• _Page text_
┌────────

On Bloom Filters
I’ve got to admit that I don’t come from a hard core CS background (and I’m sure it shows in some of my articles on more complicated topics :P ), but I know a little bit about data structures and algorithms. While I’m no expert on the topic of data structures, I was surprised that – up until now – I had never even heard of Bloom filters.
What are Bloom filters?
Let’s say you have a set of millions of records in a database. Running a query over such a database can be quite time consuming. It would be great if we a cheap way to determine if a given record is likely to be within the database without necessarily performing a query. Bloom filters to the rescue!
Rather than executing a complex database query, we can ask our Bloom filter whether or not a certain record exists. It will then respond with either a definitive “no” (i.e. the record is definitely not in the database) or a “maybe”. In the event our Bloom filter says “maybe”, we must (unfortunately) query the database to determine whether or not the record really exists.
While this may sound like double the workload for our poor application, querying the Bloom filter is likely to be very fast. The goal of the Bloom filter here is to reduce the number of times we actually hit the database, a way to determine the probability a given input exists in our data set. Bloom filters are also small in terms of memory usage, requiring nothing more than a simple bitfield.
A quick overview
Bloom filters primarily consist of a bitfield of size m and one or more (call it k) hash functions. The classic Bloom filter provides two main operations:
- add, which is used to add new records to the Bloom filter; and
- query, which is used to determine whether a record is likely to be found in the data set.
Starting out with a zero-value bitfield, each time we call add our hash functions are each called on the input record in turn to produce a set of k indices (one for each hash function). For each one of these indices, we set the corresponding bit in the bitfield.

└────────

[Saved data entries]
┌────────

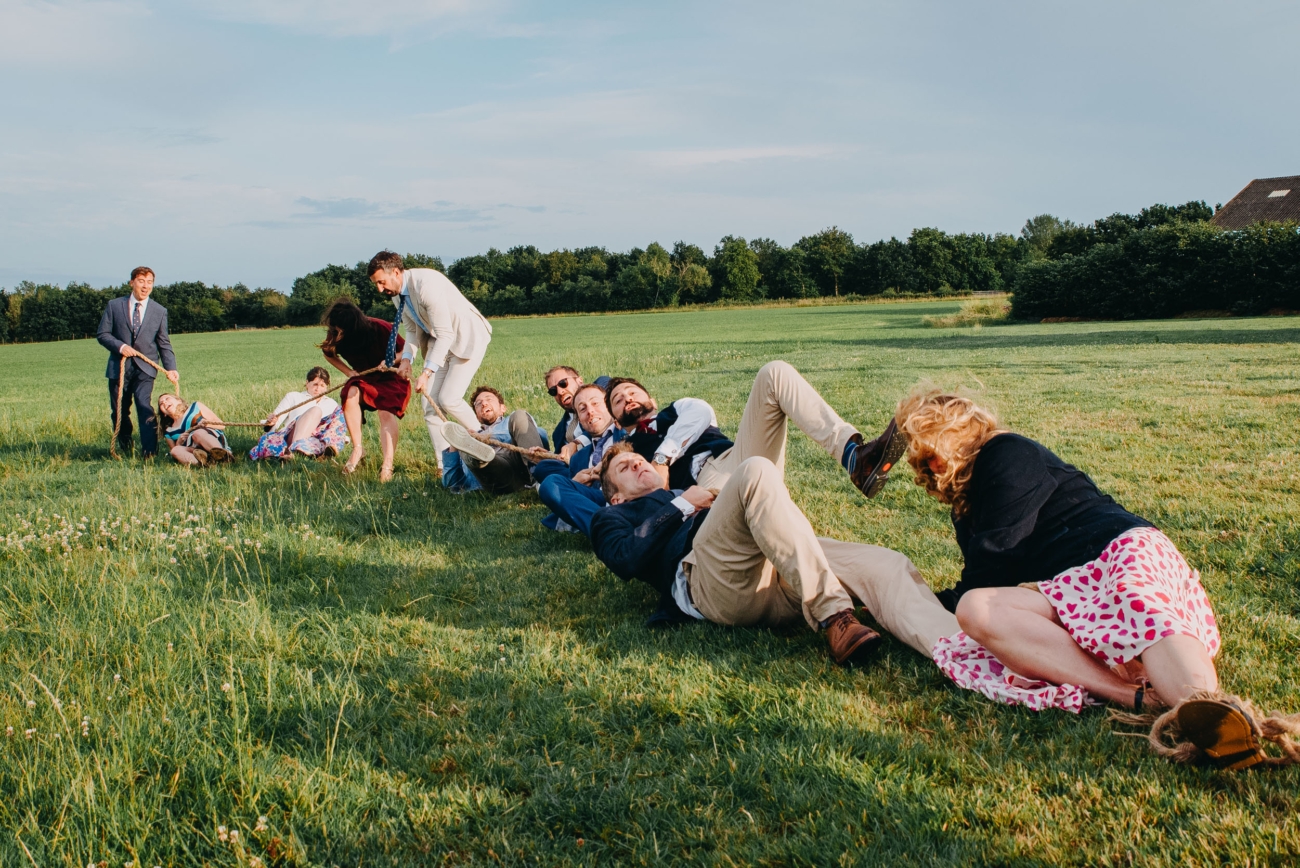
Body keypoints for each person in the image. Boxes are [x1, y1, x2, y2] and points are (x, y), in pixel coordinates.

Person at [895, 387, 1300, 769]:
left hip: (1116, 551)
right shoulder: (967, 510)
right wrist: (936, 601)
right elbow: (983, 583)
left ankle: (1208, 709)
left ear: (961, 432)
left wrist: (937, 597)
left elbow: (996, 555)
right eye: (923, 457)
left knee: (1135, 598)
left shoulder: (1005, 452)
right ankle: (1136, 697)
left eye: (934, 448)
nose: (931, 464)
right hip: (1068, 592)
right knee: (976, 609)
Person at [590, 360, 952, 656]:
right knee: (756, 472)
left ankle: (965, 649)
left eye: (637, 460)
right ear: (616, 497)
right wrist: (685, 501)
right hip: (715, 579)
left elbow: (699, 414)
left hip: (771, 557)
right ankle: (835, 615)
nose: (637, 464)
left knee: (887, 565)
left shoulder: (678, 413)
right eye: (625, 467)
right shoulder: (613, 516)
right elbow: (624, 556)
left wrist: (669, 469)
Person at [605, 369, 903, 497]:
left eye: (632, 392)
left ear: (651, 400)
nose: (628, 399)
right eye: (618, 400)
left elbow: (702, 412)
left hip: (737, 457)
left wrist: (662, 457)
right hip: (702, 487)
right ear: (617, 421)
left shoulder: (679, 408)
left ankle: (856, 458)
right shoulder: (627, 449)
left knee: (774, 373)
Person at [367, 250, 492, 471]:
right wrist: (406, 359)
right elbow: (412, 331)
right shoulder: (397, 294)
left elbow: (446, 333)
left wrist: (426, 374)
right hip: (439, 342)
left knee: (448, 399)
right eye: (376, 284)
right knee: (430, 406)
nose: (379, 289)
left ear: (396, 272)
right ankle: (445, 466)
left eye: (381, 282)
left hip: (466, 338)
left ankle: (488, 444)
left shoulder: (426, 286)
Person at [319, 299, 411, 482]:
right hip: (366, 378)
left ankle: (387, 464)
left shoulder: (379, 327)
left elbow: (407, 350)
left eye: (341, 330)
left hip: (391, 378)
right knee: (350, 392)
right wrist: (348, 371)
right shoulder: (336, 334)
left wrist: (392, 361)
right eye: (335, 329)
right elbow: (328, 353)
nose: (337, 333)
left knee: (385, 413)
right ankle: (358, 449)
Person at [96, 266, 179, 457]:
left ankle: (149, 452)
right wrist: (120, 346)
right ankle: (126, 445)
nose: (145, 286)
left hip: (146, 368)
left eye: (149, 282)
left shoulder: (159, 311)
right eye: (141, 281)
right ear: (132, 283)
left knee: (144, 405)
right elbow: (102, 334)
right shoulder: (114, 306)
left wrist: (171, 368)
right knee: (119, 411)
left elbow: (163, 342)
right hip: (119, 367)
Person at [536, 382, 626, 536]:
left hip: (628, 495)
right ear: (580, 421)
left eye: (596, 403)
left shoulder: (627, 432)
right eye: (582, 409)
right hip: (598, 502)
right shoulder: (579, 458)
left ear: (609, 406)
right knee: (551, 484)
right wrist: (575, 483)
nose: (590, 411)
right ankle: (610, 531)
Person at [440, 387, 548, 495]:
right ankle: (478, 455)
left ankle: (540, 478)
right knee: (467, 447)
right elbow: (452, 484)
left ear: (503, 408)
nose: (483, 404)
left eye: (489, 399)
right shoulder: (471, 438)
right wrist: (454, 446)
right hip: (497, 474)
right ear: (477, 416)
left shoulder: (513, 422)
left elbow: (536, 434)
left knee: (519, 415)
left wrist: (486, 438)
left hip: (521, 462)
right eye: (478, 403)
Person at [248, 367, 348, 461]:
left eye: (322, 386)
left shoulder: (332, 404)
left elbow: (335, 427)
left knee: (340, 411)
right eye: (315, 384)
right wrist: (271, 422)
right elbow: (275, 422)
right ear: (307, 383)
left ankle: (317, 451)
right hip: (290, 437)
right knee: (315, 411)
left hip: (314, 439)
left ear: (327, 387)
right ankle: (295, 449)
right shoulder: (293, 397)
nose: (318, 389)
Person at [157, 393, 232, 466]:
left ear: (179, 400)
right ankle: (205, 463)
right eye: (161, 403)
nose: (164, 402)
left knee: (197, 434)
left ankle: (223, 455)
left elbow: (222, 425)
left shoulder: (196, 407)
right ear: (164, 413)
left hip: (210, 439)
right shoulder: (169, 431)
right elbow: (174, 454)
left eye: (167, 398)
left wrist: (206, 424)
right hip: (195, 451)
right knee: (175, 450)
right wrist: (178, 443)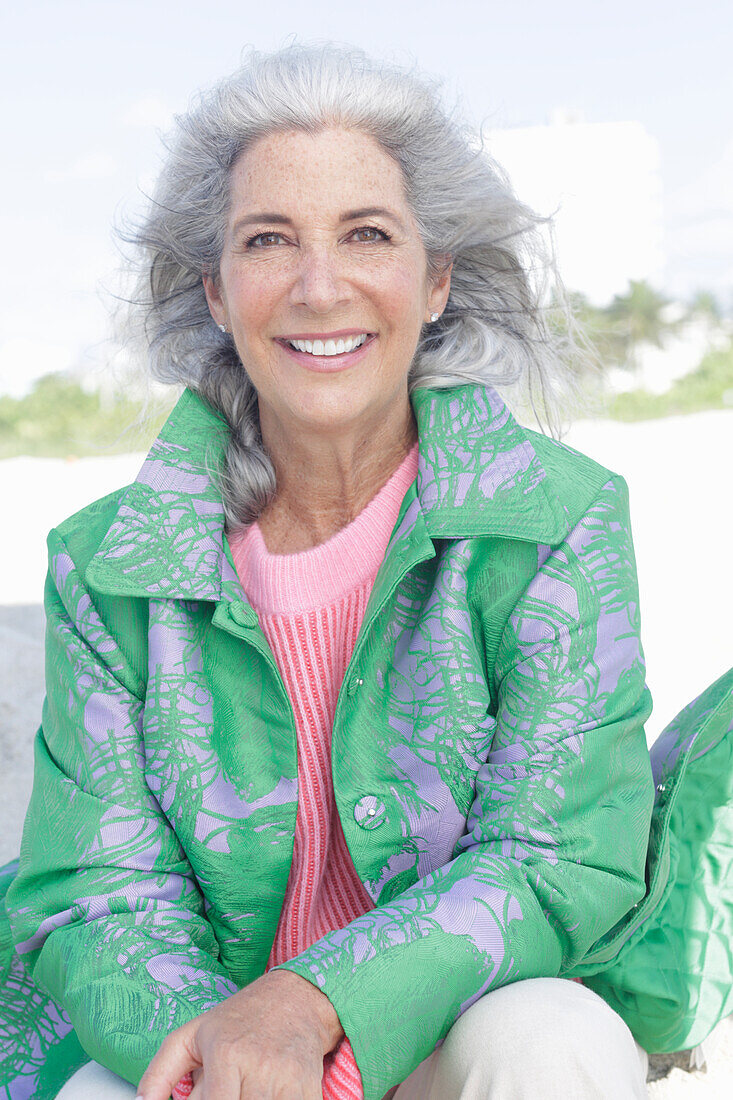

└────────

• _Tasks to carry out_
(a) Answer these from the Bloom filter article, one line each:
(i) When a Bloom filter is asked whether a record exists, what two answers can it give?
(ii) In terms of memory, what is all a Bloom filter requires?
(iii) During add, what is done for each index the hash functions produce?
(b) Continue the Bloom filter article from its final sentence.
The listing has no part in what is asked here.

• _Answers by item_
(a)
(i) A definitive "no" or a "maybe."
(ii) Nothing more than a simple bitfield.
(iii) The corresponding bit in the bitfield is set.

(b)
To query this filter, we again generate k indices using our hash functions on the input record. Rather than setting the bits in the bitfield, we instead check each bit. If any one of the bits is not set, then there is zero chance our input record exists in the data set (a definitive “no”). Otherwise, if all k bits are set, we have a “maybe”.
Problems with the classic implementation
There’s one glaring problem with the classic Bloom filter: there are no deletions! If records in your source data set can be deleted, your Bloom filter may need to be regenerated (depending on your accuracy needs). There exists a variation on the classic filter which uses an array of counters instead of a bitfield. The add operation becomes a counter increment. This allows for a delete operation which, predictably, becomes a decrement of the counter. This variant trades memory for flexibility.
A reference implementation
I’m uploading a C reference implementation of a Bloom filter with 1 (super naive) hash function and a 32-bit-long bitfield. Hopefully there is somebody out there who finds it informative.
Download my crummy (but hopefully instructive!) reference implementation here.
WARNING I wrote this implementation from a quick read of the Wikipedia page, so if there are any CS geeks out there who can see I’m clearly doing something wrong, please tell me how wrong I am :)